I just saw a post from @Kenshae about who our first crush’s name were so this question popped up in my head
I think the most Wattpad thing that happened to me was the only romantic thing I’ve ever experienced in life (for now). This is kinda a story about my interactions with my first crush!
My first crush and I were in the same classes all of elementary school. I’ve noticed him since kindergarten and the first thing I’ve noticed him for was because of a dance our teacher taught us to do. Everyone including me, did the hand dance correctly but when I turned around to look at my classmates do the dance, he was the only one doing the hand move the wrong way lol. I was intrigued by how he did it so I copied his movements (this was also in kindergarten I think) some guests readers would come and read books which teaches us a lesson at the end of the day. The book was about how the bear kept kicking the ball all over the house knocking stuff over or something like that. After the guest reader was done reading the book, they asked us students if we had a similar event happen to us. I wanted to raise my hand and talk but I didn’t have any similar experience so I made up a lie about how I kept kicking a ball so my older brother told me to stop kicking the ball.

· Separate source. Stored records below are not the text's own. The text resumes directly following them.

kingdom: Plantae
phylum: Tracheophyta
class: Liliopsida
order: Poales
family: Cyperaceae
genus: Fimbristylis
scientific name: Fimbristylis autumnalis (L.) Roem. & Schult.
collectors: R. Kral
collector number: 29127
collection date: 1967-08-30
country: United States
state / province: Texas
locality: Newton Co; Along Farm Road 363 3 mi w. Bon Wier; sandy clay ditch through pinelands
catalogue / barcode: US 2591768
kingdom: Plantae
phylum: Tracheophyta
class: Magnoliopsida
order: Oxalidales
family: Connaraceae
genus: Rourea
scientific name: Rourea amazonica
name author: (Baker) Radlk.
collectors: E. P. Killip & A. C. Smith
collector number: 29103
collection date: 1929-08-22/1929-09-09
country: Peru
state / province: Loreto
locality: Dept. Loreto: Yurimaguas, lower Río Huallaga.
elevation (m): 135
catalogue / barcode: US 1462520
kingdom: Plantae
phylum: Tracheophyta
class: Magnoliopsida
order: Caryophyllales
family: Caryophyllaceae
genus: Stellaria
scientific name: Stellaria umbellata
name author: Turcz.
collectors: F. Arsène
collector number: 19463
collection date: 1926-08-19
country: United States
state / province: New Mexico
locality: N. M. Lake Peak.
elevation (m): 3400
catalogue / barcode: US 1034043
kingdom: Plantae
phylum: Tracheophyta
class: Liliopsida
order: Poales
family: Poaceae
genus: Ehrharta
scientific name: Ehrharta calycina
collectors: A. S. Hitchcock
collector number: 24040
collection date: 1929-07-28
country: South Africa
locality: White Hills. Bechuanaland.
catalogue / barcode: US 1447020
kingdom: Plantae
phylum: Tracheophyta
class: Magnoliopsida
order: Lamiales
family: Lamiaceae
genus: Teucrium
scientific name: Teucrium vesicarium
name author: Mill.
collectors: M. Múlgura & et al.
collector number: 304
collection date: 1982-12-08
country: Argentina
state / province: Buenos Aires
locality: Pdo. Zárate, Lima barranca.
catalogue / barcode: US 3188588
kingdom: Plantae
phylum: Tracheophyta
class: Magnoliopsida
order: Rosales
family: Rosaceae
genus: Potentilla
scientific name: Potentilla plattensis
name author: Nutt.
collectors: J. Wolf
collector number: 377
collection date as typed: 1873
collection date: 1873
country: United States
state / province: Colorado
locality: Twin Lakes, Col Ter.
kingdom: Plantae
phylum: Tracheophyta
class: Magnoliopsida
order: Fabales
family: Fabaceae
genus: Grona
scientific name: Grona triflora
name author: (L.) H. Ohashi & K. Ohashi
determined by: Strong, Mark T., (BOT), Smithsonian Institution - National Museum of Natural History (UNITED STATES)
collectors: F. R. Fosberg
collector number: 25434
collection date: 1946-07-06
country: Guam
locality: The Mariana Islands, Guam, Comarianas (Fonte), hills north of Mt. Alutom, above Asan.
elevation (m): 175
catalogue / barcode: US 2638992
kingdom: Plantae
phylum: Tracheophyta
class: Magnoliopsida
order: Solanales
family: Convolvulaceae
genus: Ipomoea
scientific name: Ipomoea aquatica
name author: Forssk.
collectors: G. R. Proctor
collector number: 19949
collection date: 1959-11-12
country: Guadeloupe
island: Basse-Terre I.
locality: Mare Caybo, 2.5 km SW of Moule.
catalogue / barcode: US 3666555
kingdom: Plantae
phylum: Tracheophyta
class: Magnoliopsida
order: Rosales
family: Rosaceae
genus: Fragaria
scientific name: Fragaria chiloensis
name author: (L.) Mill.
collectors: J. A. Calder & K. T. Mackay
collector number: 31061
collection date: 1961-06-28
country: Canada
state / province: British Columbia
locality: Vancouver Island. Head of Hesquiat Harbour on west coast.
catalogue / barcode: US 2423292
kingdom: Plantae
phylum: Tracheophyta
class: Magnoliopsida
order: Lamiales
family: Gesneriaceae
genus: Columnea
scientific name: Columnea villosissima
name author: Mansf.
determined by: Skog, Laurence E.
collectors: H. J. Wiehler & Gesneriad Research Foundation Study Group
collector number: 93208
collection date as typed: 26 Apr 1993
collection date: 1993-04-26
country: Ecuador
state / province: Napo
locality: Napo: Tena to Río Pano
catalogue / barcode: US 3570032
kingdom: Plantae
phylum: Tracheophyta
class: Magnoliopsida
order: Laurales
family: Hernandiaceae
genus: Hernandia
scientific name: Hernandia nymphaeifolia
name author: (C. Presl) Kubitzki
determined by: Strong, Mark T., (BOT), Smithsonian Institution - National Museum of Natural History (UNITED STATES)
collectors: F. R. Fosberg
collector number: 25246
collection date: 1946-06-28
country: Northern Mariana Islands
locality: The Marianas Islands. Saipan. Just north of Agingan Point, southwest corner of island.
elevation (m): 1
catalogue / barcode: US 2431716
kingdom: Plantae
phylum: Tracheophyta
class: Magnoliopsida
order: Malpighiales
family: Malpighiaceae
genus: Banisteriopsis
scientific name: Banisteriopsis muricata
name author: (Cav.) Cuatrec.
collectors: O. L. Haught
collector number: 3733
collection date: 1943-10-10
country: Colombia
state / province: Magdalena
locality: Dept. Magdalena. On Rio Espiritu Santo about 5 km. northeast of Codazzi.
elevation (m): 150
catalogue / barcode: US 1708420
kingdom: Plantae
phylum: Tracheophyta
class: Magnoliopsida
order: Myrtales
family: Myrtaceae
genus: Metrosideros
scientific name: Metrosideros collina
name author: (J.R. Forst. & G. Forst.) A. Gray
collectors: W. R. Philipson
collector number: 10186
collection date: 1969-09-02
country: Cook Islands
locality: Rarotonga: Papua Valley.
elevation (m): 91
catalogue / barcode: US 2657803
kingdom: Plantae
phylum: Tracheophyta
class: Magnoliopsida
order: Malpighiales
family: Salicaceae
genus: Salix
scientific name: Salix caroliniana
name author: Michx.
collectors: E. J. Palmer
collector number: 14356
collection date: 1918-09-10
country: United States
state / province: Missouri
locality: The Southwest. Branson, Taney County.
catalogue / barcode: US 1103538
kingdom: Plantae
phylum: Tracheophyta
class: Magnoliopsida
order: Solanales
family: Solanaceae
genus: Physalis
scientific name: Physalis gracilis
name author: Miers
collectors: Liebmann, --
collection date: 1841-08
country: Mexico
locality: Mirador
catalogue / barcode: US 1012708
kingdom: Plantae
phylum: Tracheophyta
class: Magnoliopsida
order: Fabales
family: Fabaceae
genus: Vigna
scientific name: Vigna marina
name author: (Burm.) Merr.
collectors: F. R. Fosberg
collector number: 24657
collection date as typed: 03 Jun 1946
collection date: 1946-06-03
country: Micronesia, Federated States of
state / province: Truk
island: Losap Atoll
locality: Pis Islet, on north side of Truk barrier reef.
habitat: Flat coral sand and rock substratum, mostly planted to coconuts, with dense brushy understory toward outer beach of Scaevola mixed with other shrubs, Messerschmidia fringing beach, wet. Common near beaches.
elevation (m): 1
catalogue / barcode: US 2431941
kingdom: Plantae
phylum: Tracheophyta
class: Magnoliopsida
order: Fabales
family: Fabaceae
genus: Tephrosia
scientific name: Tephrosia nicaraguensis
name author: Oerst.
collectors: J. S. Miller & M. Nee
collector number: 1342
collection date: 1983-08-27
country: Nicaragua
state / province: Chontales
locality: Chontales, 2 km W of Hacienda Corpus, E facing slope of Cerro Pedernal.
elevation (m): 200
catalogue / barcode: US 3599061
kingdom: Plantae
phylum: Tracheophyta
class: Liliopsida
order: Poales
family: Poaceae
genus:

I don’t remember what I said but I vividly remember saying the b word . The guest reader’s face looked shocked and although her eyes were wide open, she tried to maintain a smile lmaooo my first crush sat beside or behind me (something like that) so he tapped my shoulder and told me “you can’t say that word.” And I swear I was like “I know…” because I did know!! I knew I f up lmao. Fast forward to 4th or 5th grade, I cried about something and it was either my birthday or my birthday was going to be on the weekend, my crush gave me a gift and there was like a $5 in there as well. He said something like “don’t cry anymore, see I got you a present. Don’t cry anymore okay?” he was comforting me…
Apparently, those were the only interactions I remember that were romantic (or what I think is romantic ). I regret not telling him that I have feelings for him but it’s up to me to give the closure I need now. I do have dreams of him sometimes. I think of him sometimes. I feel like I did him wrong a bit but I was still a kid so I didn’t know what liking someone would be like. (I still don’t know what liking someone is like lol) but yeah! Thank you for reading!!
Please write about your Wattpad moment(s)!! I want to know!!!